I dig into my tote bag, and pull out my cell phone, flipping it open and hitting redial. “I told her we’d be here at eleven,” I say, tucking the phone between my shoulder and my cheek, and checking my watch. From behind the door, we hear a phone ring and then someone answering.
“Beachview,” I hear it first, muffled, from somewhere out of sight, and then clearly in my ear.
“This is Charlie McNally,” I say. “I’m in the lobby? We had an appointment with Miss Soltisanto, and-”
The door behind the counter opens. A harried-looking woman in a thin beige cardigan, white blouse and a dowdy flowered cotton skirt bustles into the lobby. She seems to be carrying her entire office with her-legal pad tucked under her arm, pencil behind one ear, and eyeglasses on a chain layered on top of a necklace of jangling keys. Another brass key bounces from a plastic spring around her wrist as she offers me the hand that’s not holding her cordless phone. With that motion, the legal pad plops to the ground. “Amelia Soltisanto,” she introduces herself as she leans down to pick up the pad. “Administrator of-” She glances at the phone, a flashing green light signaling it’s still on. With a brisk gesture she clicks the cell to Off.
“Sorry,” she says, “Emergency with the water heater. Luckily, laundry time is over and we-” She holds up one finger, as if she’s just thought of something. She ducks behind the reception desk, picks up the phone and punches three buttons. “It’s me,” she says. “Plumber’s on the way. Twenty minutes.” She hangs up, uses her pencil to make some sort of notation on her legal pad, then turns her attention back to Franklin and me.

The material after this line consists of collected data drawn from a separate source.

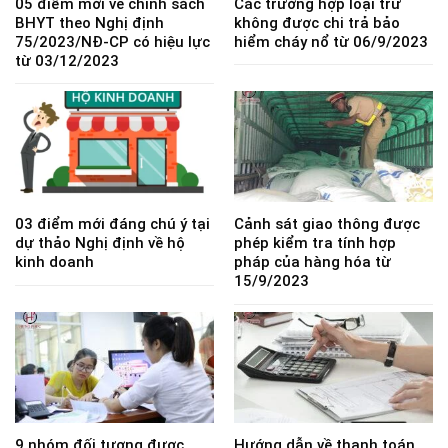
05 điểm mới về chính sách
Các trường hợp loại trừ
BHYT theo Nghị định
không được chi trả bảo
75/2023/NĐ-CP có hiệu lực
hiểm cháy nổ từ 06/9/2023
từ 03/12/2023
03 điểm mới đáng chú ý tại
Cảnh sát giao thông được
dự thảo Nghị định về hộ
phép kiểm tra tính hợp
kinh doanh
pháp của hàng hóa từ
15/9/2023
9 nhóm đối tượng được
Hướng dẫn về thanh toán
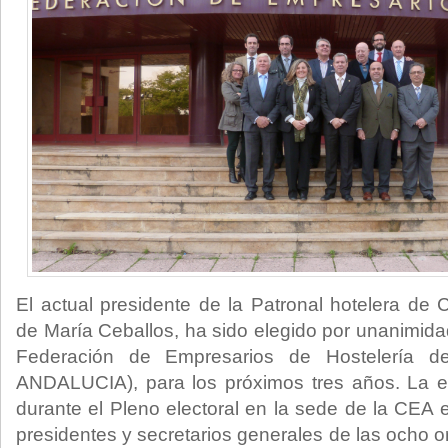
El actual presidente de la Patronal hotelera d
de María Ceballos, ha sido elegido por unanimida
Federación de Empresarios de Hostelería 
ANDALUCIA), para los próximos tres años. La e
durante el Pleno electoral en la sede de la CEA e
presidentes y secretarios generales de las ocho 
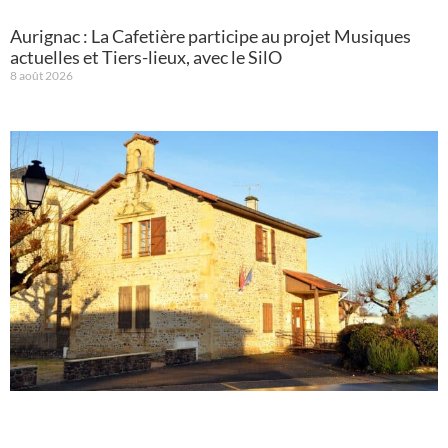
Aurignac : La Cafetière participe au projet Musiques
actuelles et Tiers-lieux, avec le SilO
8 août 2026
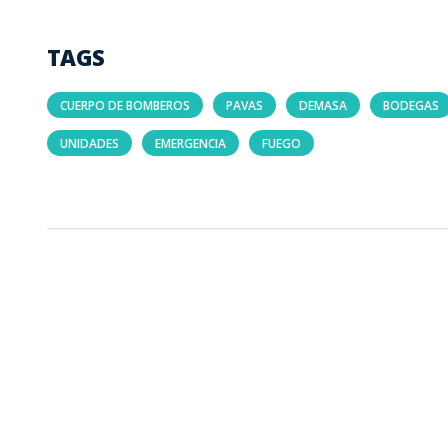
TAGS
CUERPO DE BOMBEROS
PAVAS
DEMASA
BODEGAS
UNIDADES
EMERGENCIA
FUEGO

“Sorry,” she says again. “It’s only Virginia on duty today. And Joe B. of course. And Kiley, in at two. If she decides to show up.” She smiles brightly and tucks her pencil back in place, patting her spirals of gray hair as if checking to see if more pencils might be stored among the curls. She’s a combination of pack rat and air traffic controller.
I’m exhausted just watching her. I risk a glance at Franklin, who’s leaning against the counter and taking in the whole performance. I can tell he’s trying not to smile.
I open my mouth to remind her of what we need, but Amelia Soltisanto’s phone interrupts, trilling insistently. She holds up one finger, and this time Franklin actually laughs, which he quickly transforms into a cough.
“Hold please,” the administrator says. Putting one hand over the phone’s mouthpiece to shield her voice, she gestures with her head toward a door marked Client Services. “I pulled the records you asked for. In there. That’s all we still have.” She sighs as if trying to make a decision, her eyes darting to the phone, to the door, then back to us. “I have to-I can’t-” Back to the phone. “Hold please.” She holds up a finger, then points us to the door. “Fifteen minutes.”
WE’RE GETTING NOWHERE FAST. Franklin and I, shoulders touching, are sitting at the client services desk, turning the pages in an oversize logbook, a ledger-lined compilation of time sheets. It contains the hour-by-hour arrivals and departures of every employee at Beachview. A page per employee, a page per day. Thanks to the efficient Amelia, the book including the night of the murder was already pulled from the shelves of similar forest-green volumes archived behind us. I figured there’d have to be some record of who was on duty that night. Turns out there is-and there isn’t.
“The good news-doesn’t this handwriting all look the same? It does to me.” I turn the heavy logbook to Franklin, pointing out several daily entries. I twist it back to me, and flip to the front to reconfirm the date. “And for the entire seven months, back to the beginning of this group of time sheets, Dorinda K. Sweeney signed in at midnight, and out at 7:00 a.m. And looks like no one did it for her.” I turn the book back to Franklin, keeping my fingers in place to mark several of Dorinda’s pages. “See? Every day. Including the night of the murder.”
“The bad news…” I pause. “The bad news, who knows when these pages were filled out? They’re not numbered, and-look.”
It takes both hands for me to flip the book over so we’re looking at the back. A back that reveals two flat metal discs. I know they’re what’s holding the book together.